The Instability of a Postdoc's Life
Beyond the lab's immediate culture lies a landscape of profound instability. A postdoctoral position is, by definition, temporary. But in India, this uncertainty is amplified. Delays in the disbursal of fellowship funds are common, leaving researchers without pay for months. Furthermore, there is a glaring lack of a clear career path forward. In many Western countries, a postdoc is a structured stepping stone to a tenure-track faculty position or a high-level industry job. In India, the path is far murkier. There are simply not enough permanent faculty positions to absorb the growing number of PhDs and postdocs, creating a bottleneck that many describe as becoming a 'permadoc'—stuck in a cycle of temporary contracts with no job security. This structural flaw creates an unstable foundation that makes even a well-paid position feel like a temporary gig rather than a viable long-term career.

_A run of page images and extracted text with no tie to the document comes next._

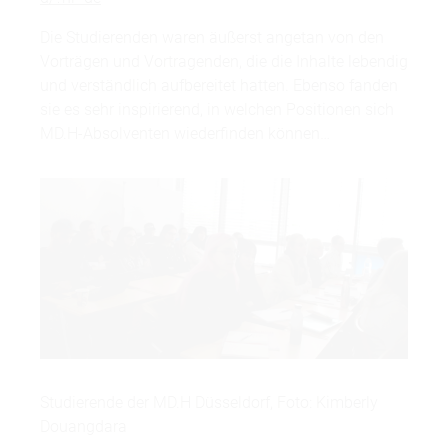
Die Studierenden waren äußerst angetan von den
Vorträgen und Vortragenden, die die Inhalte lebendig
und verständlich aufbereitet hatten. Ebenso fanden
sie es sehr inspirierend, in welchen Positionen sich
MD.H-Absolventen wiederfinden können…
Studierende der MD.H Düsseldorf, Foto: Kimberly
Douangdara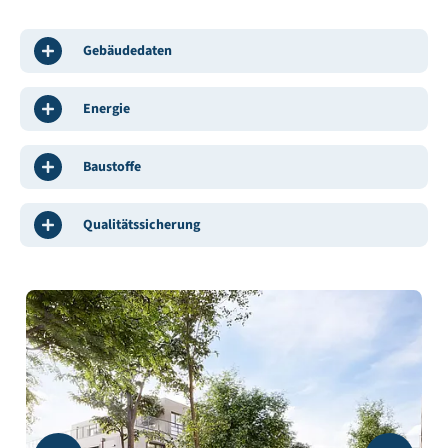
Gebäudedaten
Energie
Baustoffe
Qualitätssicherung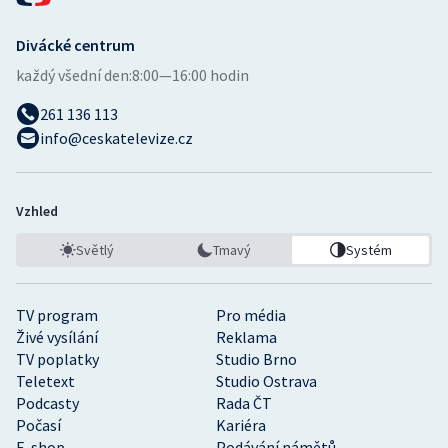
Divácké centrum
každý všední den:
8:00—16:00 hodin
261 136 113
info@ceskatelevize.cz
Vzhled
Světlý
Tmavý
Systém
TV program
Pro média
Živé vysílání
Reklama
TV poplatky
Studio Brno
Teletext
Studio Ostrava
Podcasty
Rada ČT
Počasí
Kariéra
E-shop
Podávání námětů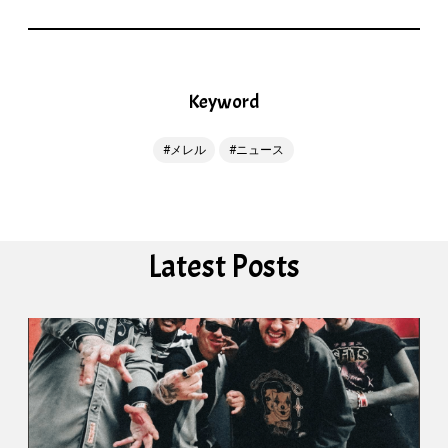
Keyword
メレル
ニュース
Latest Posts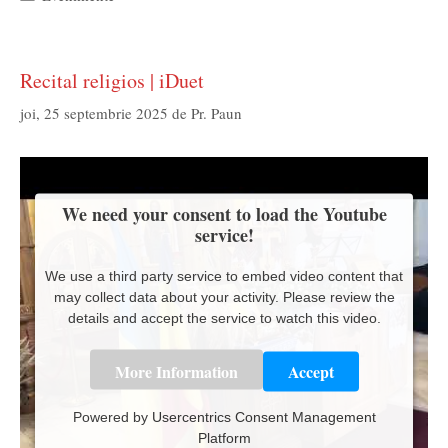
Recital religios | iDuet
joi, 25 septembrie 2025
de
Pr. Paun
We need your consent to load the Youtube
service!
We use a third party service to embed video content that
may collect data about your activity. Please review the
details and accept the service to watch this video.
More Information
Accept
Powered by
Usercentrics Consent Management
Platform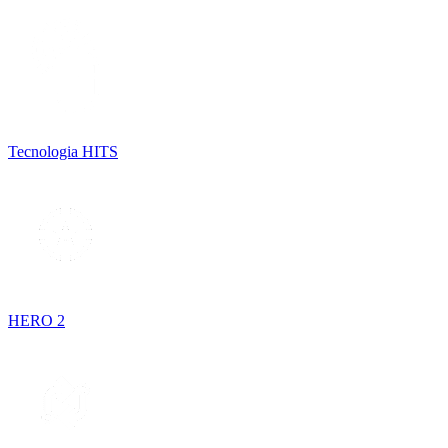
Tecnologia HITS
HERO 2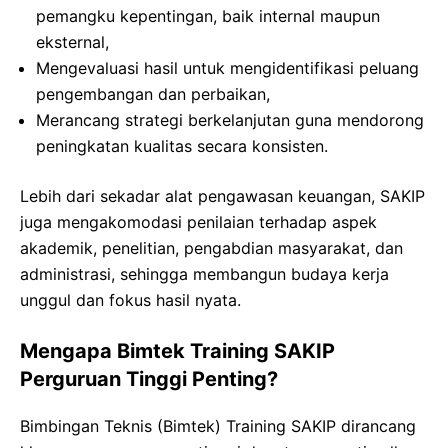
pemangku kepentingan, baik internal maupun
eksternal,
Mengevaluasi hasil untuk mengidentifikasi peluang
pengembangan dan perbaikan,
Merancang strategi berkelanjutan guna mendorong
peningkatan kualitas secara konsisten.
Lebih dari sekadar alat pengawasan keuangan, SAKIP
juga mengakomodasi penilaian terhadap aspek
akademik, penelitian, pengabdian masyarakat, dan
administrasi, sehingga membangun budaya kerja
unggul dan fokus hasil nyata.
Mengapa Bimtek Training SAKIP
Perguruan Tinggi Penting?
Bimbingan Teknis (Bimtek) Training SAKIP dirancang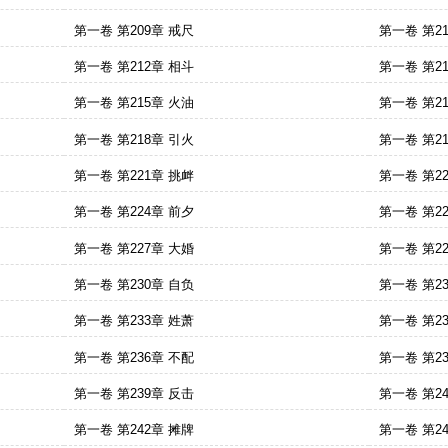
第一卷 第209章 戒尺
第一卷 第2
第一卷 第212章 相斗
第一卷 第2
第一卷 第215章 火油
第一卷 第2
第一卷 第218章 引火
第一卷 第2
第一卷 第221章 挑衅
第一卷 第2
第一卷 第224章 前夕
第一卷 第2
第一卷 第227章 大婚
第一卷 第2
第一卷 第230章 自负
第一卷 第2
第一卷 第233章 姓萧
第一卷 第2
第一卷 第236章 不配
第一卷 第2
第一卷 第239章 反击
第一卷 第2
第一卷 第242章 摊牌
第一卷 第2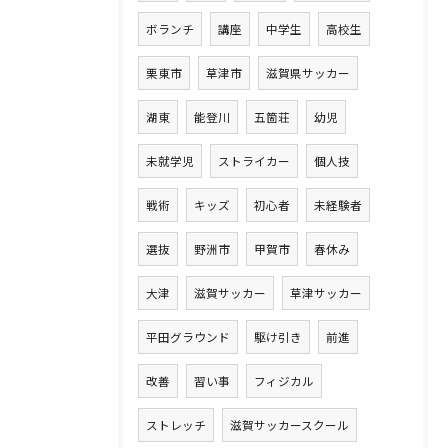
ボランチ
講座
中学生
高校生
栗東市
草津市
滋賀県サッカー
湖東
能登川
五箇荘
幼児
未就学児
ストライカー
個人技
戦術
キッズ
初心者
未経験者
選抜
野洲市
甲賀市
春休み
大津
滋賀サッカー
草津サッカー
平田グラウンド
駆け引き
前進
改善
習い事
フィジカル
ストレッチ
滋賀サッカースクール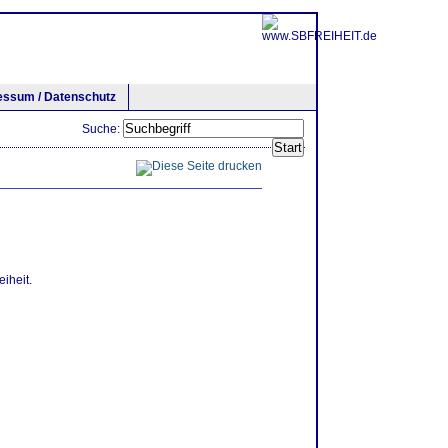
essum / Datenschutz
Suche:
iheit.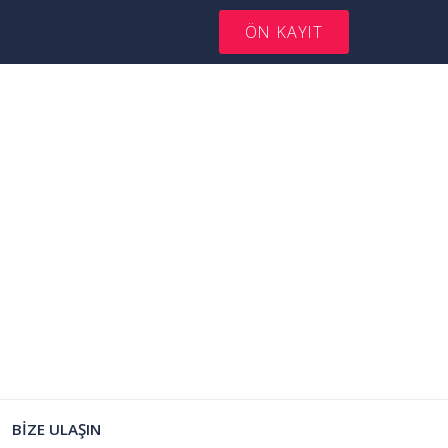
ÖN KAYIT
BİZE ULAŞIN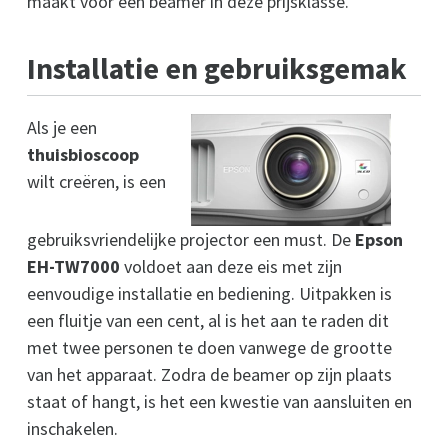
maakt voor een beamer in deze prijsklasse.
Installatie en gebruiksgemak
Als je een
thuisbioscoop
wilt creëren, is een
gebruiksvriendelijke projector een must. De
Epson
EH-TW7000
voldoet aan deze eis met zijn
eenvoudige installatie en bediening. Uitpakken is
een fluitje van een cent, al is het aan te raden dit
met twee personen te doen vanwege de grootte
van het apparaat. Zodra de beamer op zijn plaats
staat of hangt, is het een kwestie van aansluiten en
inschakelen.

Building a Healthier Research Ecosystem
A genuine solution requires a cultural and structural overhaul, not just a financial one. Institutions must invest in mandatory management and mentorship training for all faculty who supervise researchers. Creating robust, independent, and truly confidential grievance redressal systems is critical to empower postdocs to report toxicity without fear of career suicide. Furthermore, India needs to create more diverse and respected career tracks for its scientists beyond the coveted but scarce faculty role. Recognizing and creating well-paid, stable positions in research administration, science policy, high-level technical support, and entrepreneurship would provide alternative success stories and ease the pressure of the 'faculty or nothing' mindset. It's about building an entire ecosystem that supports scientists, not just funding their projects.